Verhalten bei besonderen Gefahrenlagen

Um in einer Gefahrenlage richtig handeln zu können, hat das Bundesamt für Bevölkerungsschutz und Katastrophenhilfe die Broschüre Verhalten bei besonderen Gefahrenlagen entwickelt. Terroranschläge können nicht nur in fernen Ländern, sondern auch in Deutschland jederzeit passieren. Dies sollte mittlerweile jeder verstanden haben. Man braucht hier nur an das verheerende Unglück auf dem Berliner Breitscheidplatz denken.

Ich wohne mit meiner Frau in Karlsruhe und das genau zwischen der General-Bundesanwaltschaft und dem Bundesgerichtshof. Schon oft habe ich mir gedacht, hoffentlich passiert hier nichts. Doch nun ist es nach aktuellen Erkenntnissen soweit das auch Karlsruhe als Ziel für Terroranschläge auserwählt wurde.

Wie man der Internetseite der Generalbundesanwaltschaft entnehmen kann, wurde am gestrigen 20. Dezember 2017 ein 29-jähriger durch Spezialkräfte festgenommen. Der Ermittlungsrichter beim Bundesgerichtshof hatte am 19. Dezember 2017 einen entsprechenden Haftbefehlt erwirkt. Weiterhin wurde auch die Wohnung des Beschuldigten durchsucht. Man wirft dem Beschuldigten vor die terroristische Vereinigung Islamischer Staat unterstützt zu haben. Weiterhin geht man davon aus das die Person eine schwere staatsgefährdende Gewalttat vorbereit hat. Der Ermittlungsrichter des Bundesgerichtshofes wird nun über den Vollzug der Untersuchungshaft entscheiden.

Umso wichtiger ist es genau zu wissen was man tun muss, wenn man wirklich Opfer oder betroffener eines Terroranschlages wird. Das Bundesamt für Bevölkerungsschutz und Katastrophenhilfe hat hierzu die Broschüre Verhalten bei besonderen Gefahrenlagen erstellt. Diese kann kostenlos von der Internetseite heruntergeladen werden.

Ein Informationsblatt zur Vorbereitung hilft

In der Broschüre Verhalten bei besonderen Gefahrenlagen wird ausführlich erklärt wie man sich bei einer Gefahrenlage zu verhalten hat. Hierbei werden auch die einzelnen Szenarien besprochen. Den ein Terroranschlag können viele verschiedene Szenarien entstehen.

Wenn wir an den 11. September denken, war es damals ein komplettes Gebäude was eingestürzt ist. Genauso gut kann es aber auch ein explodierendes Auto oder ein Bus sein. Menschen die so eine Katastrophe verursachen wollen, lassen sich immer wieder etwas Neues einfallen. Denn man ein Terroranschlag hat immer das Ziel Angst und Panik zu verbreiten, bzw. auch möglichst viele Menschen zu töten.

Die Broschüre Verhalten bei besonderen Gefahrenlagen besteht aus nur wenigen Seiten. Wer sich diese aber verinnerlicht, immer wieder einprägt, weiß wie er im Ernstfall zu handeln hat. Was im Ernstfall auch helfen kann, sind Kenntnisse in der Ersten-Hilfe. Seit 2009 zum Beispiel gehe ich regelmäßig jedes Jahr zum Ersten-Hilfekurs um regelmäßig meine Kenntnisse wieder aufzufrischen und zu verbessern.
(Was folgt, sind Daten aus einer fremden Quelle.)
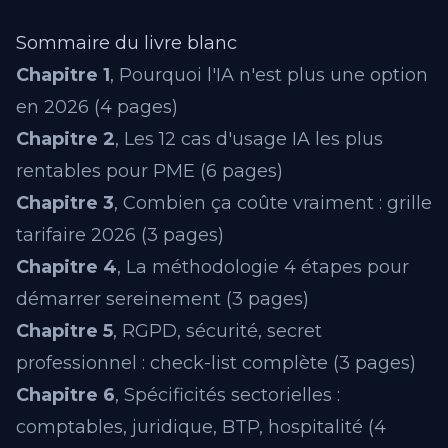
Sommaire du livre blanc
Chapitre 1
, Pourquoi l'IA n'est plus une option
en 2026 (4 pages)
Chapitre 2
, Les 12 cas d'usage IA les plus
rentables pour PME (6 pages)
Chapitre 3
, Combien ça coûte vraiment : grille
tarifaire 2026 (3 pages)
Chapitre 4
, La méthodologie 4 étapes pour
démarrer sereinement (3 pages)
Chapitre 5
, RGPD, sécurité, secret
professionnel : check-list complète (3 pages)
Chapitre 6
, Spécificités sectorielles :
comptables, juridique, BTP, hospitalité (4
Erste-Hilfe-Kurse kann man zum Beispiel beim Deutschen Roten Kreuz, den Johannitern oder auch dem Arbeiter Samariter Bund machen. Man sollte hierzu einfach mal den Arbeitgeber ansprechen. Jeder Arbeitgeber gehört einer Gewerkschaft an. Füllt der Arbeitgeber eine Kostenübernahmebescheinigung aus, übernimmt die Berufsgenossenschaft die kompletten Kosten.
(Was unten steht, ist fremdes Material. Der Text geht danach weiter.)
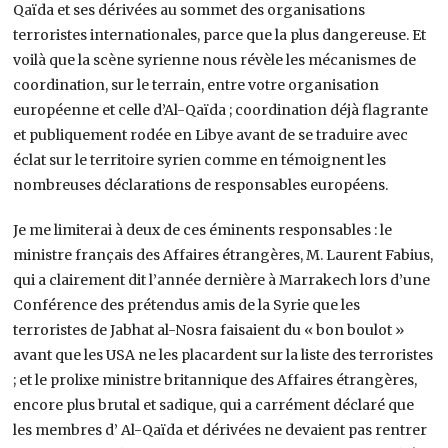
Qaïda et ses dérivées au sommet des organisations
terroristes internationales, parce que la plus dangereuse. Et
voilà que la scène syrienne nous révèle les mécanismes de
coordination, sur le terrain, entre votre organisation
européenne et celle d’Al-Qaïda ; coordination déjà flagrante
et publiquement rodée en Libye avant de se traduire avec
éclat sur le territoire syrien comme en témoignent les
nombreuses déclarations de responsables européens.
Je me limiterai à deux de ces éminents responsables : le
ministre français des Affaires étrangères, M. Laurent Fabius,
qui a clairement dit l’année dernière à Marrakech lors d’une
Conférence des prétendus amis de la Syrie que les
terroristes de Jabhat al-Nosra faisaient du « bon boulot »
avant que les USA ne les placardent sur la liste des terroristes
; et le prolixe ministre britannique des Affaires étrangères,
encore plus brutal et sadique, qui a carrément déclaré que
les membres d’ Al-Qaïda et dérivées ne devaient pas rentrer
Sollte euch dies der Arbeitgeber, aus welchen Gründen verweigern, ist dies sehr ärgerlich. Trotzdem ist ein Erste-Hilfe-Kurs immer eine sehr gute Investition. Denn so könnt ihr eurer eigenen Familie, euren Kinder und auch anderen Menschen zu jederzeit Helfen und etwas Gutes tun.